Text for analysis:
-------------------------

As a group of healthcare organizations work to fight the gradual effects of climate change, members of the Senate heard last week about the array of public health catastrophes that healthcare providers have to be ready to handle at a moment's notice.
“We don't really know where the next public health crisis is going to come from,” HHS Secretary Kathleen Sebelius said in her testimony before the Senate Appropriations Subcommittee on Labor, HHS and Education, held Sept. 29.
“It could be a dirty bomb in a subway car, it could be a naturally occurring superbug that's resistant to all treatments, it could be a biological weapon that we've never seen before,” Sebelius said.
Responding effectively to public health threats, such as an influenza pandemic, will require the ability to produce medical countermeasures—vaccines, antivirals, antibiotics, medical equipment and other defenses—quickly in the face of a crisis.

-------------------------

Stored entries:
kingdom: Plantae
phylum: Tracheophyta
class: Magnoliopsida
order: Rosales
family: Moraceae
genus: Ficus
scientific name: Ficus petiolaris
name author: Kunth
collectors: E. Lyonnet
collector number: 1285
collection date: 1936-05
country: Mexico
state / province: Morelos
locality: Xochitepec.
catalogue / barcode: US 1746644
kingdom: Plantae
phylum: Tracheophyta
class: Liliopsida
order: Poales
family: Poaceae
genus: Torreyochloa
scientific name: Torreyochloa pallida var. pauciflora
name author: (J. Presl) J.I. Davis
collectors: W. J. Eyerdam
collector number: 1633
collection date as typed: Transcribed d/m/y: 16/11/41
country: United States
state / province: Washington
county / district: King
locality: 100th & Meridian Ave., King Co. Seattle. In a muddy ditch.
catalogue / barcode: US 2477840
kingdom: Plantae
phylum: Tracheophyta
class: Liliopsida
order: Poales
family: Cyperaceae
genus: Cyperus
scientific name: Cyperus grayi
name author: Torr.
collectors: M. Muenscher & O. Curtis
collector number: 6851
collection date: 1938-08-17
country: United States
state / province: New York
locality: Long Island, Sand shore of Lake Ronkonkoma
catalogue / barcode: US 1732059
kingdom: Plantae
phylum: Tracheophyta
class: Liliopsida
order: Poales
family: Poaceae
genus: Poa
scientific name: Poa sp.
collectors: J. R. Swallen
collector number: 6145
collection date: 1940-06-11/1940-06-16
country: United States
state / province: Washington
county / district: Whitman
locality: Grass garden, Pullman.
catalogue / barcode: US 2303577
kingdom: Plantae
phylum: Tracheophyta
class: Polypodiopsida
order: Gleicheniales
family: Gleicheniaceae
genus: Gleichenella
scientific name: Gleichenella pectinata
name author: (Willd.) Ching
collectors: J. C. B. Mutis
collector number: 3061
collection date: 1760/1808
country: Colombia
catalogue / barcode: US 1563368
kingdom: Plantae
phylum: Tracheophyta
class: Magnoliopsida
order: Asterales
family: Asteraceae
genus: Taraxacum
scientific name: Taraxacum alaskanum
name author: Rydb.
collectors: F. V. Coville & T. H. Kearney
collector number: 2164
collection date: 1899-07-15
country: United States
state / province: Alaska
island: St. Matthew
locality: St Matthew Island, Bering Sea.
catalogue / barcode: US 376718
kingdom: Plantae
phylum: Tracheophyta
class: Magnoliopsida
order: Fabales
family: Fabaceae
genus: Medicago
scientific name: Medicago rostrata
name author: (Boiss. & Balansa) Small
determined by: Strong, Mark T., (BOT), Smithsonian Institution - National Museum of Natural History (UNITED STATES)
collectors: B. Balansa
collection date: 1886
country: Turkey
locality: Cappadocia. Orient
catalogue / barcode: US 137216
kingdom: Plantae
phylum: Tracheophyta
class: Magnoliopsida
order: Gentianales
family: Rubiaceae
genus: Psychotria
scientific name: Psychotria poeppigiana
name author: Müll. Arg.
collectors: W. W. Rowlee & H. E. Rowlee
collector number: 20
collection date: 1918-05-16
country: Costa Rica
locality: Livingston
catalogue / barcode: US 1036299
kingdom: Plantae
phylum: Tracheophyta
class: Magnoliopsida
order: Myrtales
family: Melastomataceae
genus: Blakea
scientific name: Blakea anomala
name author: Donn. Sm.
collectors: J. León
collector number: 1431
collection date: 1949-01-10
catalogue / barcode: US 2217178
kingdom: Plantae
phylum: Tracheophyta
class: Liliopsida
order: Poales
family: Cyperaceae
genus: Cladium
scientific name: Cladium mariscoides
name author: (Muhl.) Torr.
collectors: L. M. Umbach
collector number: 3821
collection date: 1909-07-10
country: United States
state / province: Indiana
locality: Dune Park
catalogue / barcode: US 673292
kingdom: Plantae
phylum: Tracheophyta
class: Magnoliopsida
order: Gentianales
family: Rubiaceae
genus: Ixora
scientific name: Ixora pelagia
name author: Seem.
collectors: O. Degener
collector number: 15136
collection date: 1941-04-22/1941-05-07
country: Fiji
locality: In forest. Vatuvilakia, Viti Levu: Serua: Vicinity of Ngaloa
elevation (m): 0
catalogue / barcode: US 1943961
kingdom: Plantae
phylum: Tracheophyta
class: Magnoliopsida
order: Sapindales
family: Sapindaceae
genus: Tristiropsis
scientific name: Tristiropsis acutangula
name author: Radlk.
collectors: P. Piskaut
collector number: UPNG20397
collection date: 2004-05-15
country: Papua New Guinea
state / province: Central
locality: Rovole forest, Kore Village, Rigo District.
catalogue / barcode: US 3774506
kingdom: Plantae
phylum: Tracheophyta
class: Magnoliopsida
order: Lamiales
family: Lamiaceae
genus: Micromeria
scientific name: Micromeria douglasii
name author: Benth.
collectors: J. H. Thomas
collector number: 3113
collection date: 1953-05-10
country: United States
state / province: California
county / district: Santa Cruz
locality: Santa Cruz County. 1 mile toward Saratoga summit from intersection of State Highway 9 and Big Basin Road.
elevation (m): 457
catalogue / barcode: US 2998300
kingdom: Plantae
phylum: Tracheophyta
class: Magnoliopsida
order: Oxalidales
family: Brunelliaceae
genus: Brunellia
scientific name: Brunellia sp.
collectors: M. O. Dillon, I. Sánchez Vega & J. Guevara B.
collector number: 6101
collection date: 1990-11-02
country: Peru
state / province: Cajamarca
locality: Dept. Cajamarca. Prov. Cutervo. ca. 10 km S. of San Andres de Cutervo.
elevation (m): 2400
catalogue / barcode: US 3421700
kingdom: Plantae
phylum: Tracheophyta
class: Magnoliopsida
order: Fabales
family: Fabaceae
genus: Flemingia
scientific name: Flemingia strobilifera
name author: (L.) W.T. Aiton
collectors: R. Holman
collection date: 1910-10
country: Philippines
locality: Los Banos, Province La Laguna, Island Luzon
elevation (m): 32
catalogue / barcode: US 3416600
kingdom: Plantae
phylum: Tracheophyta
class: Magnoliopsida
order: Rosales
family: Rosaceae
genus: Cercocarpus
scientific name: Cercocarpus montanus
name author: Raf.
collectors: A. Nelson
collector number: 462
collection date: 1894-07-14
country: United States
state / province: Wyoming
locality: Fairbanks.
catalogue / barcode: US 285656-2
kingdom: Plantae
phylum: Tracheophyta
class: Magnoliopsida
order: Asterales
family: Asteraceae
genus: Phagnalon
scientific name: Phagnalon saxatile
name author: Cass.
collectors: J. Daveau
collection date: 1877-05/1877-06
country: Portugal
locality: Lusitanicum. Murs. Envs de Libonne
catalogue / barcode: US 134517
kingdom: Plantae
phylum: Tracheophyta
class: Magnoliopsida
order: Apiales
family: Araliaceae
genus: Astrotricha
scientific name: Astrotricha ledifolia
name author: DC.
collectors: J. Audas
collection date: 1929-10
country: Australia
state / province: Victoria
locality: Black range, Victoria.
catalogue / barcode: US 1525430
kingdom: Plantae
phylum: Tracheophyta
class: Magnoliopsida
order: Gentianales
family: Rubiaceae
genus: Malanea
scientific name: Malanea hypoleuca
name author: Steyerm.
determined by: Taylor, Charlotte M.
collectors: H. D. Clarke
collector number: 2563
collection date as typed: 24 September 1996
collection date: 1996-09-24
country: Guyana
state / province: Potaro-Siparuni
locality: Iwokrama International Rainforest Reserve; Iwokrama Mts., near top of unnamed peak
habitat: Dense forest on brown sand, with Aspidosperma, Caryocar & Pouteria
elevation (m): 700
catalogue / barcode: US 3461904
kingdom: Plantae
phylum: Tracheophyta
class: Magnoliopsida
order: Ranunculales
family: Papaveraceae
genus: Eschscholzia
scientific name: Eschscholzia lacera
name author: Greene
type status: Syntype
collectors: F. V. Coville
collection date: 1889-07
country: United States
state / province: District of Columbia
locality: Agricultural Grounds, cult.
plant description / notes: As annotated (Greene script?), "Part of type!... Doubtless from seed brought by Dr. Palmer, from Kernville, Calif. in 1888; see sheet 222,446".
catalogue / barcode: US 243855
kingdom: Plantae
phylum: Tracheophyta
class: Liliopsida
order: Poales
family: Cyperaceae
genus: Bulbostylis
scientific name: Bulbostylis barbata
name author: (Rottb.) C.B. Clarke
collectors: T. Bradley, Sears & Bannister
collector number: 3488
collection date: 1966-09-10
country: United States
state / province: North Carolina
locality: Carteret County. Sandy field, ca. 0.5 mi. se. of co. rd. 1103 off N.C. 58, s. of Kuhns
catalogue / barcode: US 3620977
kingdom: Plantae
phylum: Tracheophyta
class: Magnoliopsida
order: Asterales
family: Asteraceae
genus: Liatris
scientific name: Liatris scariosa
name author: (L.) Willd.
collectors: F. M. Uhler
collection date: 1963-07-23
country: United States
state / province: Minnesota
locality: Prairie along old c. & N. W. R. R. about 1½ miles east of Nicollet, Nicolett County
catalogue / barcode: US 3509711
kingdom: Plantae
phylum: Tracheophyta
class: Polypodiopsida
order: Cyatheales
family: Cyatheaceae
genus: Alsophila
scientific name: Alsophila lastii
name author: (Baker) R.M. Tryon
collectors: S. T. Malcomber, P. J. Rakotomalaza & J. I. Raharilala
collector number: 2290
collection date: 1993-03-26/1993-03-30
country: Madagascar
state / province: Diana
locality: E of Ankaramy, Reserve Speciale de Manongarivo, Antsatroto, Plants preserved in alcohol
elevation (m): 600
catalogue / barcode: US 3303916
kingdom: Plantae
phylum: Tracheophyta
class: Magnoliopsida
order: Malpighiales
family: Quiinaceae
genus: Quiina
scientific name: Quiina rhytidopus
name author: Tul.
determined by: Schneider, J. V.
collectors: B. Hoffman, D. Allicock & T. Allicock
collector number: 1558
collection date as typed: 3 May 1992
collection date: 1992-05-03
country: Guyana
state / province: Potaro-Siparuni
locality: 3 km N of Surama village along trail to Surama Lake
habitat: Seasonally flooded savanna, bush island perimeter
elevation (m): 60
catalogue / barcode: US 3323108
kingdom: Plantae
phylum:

-------------------------

Work order 1:
Answer these about the article on public health preparedness:
(a) Before which Senate subcommittee did Kathleen Sebelius testify?
(b) On what date was that hearing held?
(c) What does the article list as medical countermeasures?
Work order 2:
Can you carry on the article on public health preparedness from its last sentence?
The stored entries have nothing to do with this.

Answer section 1:
(a) The Senate Appropriations Subcommittee on Labor, HHS and Education.
(b) Sept. 29.
(c) Vaccines, antivirals, antibiotics, medical equipment and other defenses.

Answer section 2:
Sebelius referred to HHS' August review of the federal government's system to produce medications, vaccines, equipment and supplies needed for a health emergency, known as the medical countermeasures enterprise. Sebelius said the report demonstrated significant weaknesses. “We found that the pipeline that we rely on to provide critical countermeasures is unfortunately full of leaks and chokepoints and dead ends,” Sebelius said.
The report also contained several recommendations aimed at ramping up medical countermeasures. For instance, Sebelius said, steps must be taken to streamline the approval process. Also, the report's authors urged the creation of a venture-capital firm that would provide initial funding for small companies “with big ideas for public health preparedness.”